Retrieve all lines below that have the string "civil".
START The data
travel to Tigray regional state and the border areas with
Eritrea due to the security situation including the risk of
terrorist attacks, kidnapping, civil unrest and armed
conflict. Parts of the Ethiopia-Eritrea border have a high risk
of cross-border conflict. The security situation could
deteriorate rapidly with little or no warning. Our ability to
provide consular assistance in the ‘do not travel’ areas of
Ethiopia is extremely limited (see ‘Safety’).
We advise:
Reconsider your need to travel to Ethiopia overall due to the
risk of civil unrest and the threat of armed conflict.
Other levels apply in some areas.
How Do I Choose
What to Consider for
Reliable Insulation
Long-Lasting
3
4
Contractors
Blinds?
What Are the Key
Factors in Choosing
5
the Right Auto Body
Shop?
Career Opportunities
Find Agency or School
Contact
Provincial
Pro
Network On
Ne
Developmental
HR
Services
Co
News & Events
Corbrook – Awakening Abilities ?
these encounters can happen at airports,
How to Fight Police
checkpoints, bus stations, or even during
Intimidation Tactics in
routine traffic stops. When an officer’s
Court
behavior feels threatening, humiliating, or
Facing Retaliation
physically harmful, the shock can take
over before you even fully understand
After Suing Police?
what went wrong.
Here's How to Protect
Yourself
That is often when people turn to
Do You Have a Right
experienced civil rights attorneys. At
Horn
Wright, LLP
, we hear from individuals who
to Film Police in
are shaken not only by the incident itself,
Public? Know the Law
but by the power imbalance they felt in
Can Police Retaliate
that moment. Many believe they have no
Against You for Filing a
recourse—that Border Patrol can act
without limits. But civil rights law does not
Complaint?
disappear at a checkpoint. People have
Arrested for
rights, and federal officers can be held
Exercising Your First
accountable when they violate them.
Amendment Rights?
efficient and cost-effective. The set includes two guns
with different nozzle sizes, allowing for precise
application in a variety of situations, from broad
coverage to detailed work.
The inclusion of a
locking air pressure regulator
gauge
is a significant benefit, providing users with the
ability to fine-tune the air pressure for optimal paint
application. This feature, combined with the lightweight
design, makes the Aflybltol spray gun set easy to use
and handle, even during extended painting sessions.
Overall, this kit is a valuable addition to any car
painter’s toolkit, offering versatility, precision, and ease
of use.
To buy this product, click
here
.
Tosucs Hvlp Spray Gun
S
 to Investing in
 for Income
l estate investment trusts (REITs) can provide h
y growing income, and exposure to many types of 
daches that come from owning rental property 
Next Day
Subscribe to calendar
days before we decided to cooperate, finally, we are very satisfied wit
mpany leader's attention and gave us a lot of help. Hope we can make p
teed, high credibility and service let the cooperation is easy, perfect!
END The data
◆ Solution to the problem
terrorist attacks, kidnapping, civil unrest and armed
risk of civil unrest and the threat of armed conflict.
experienced civil rights attorneys. At
without limits. But civil rights law does not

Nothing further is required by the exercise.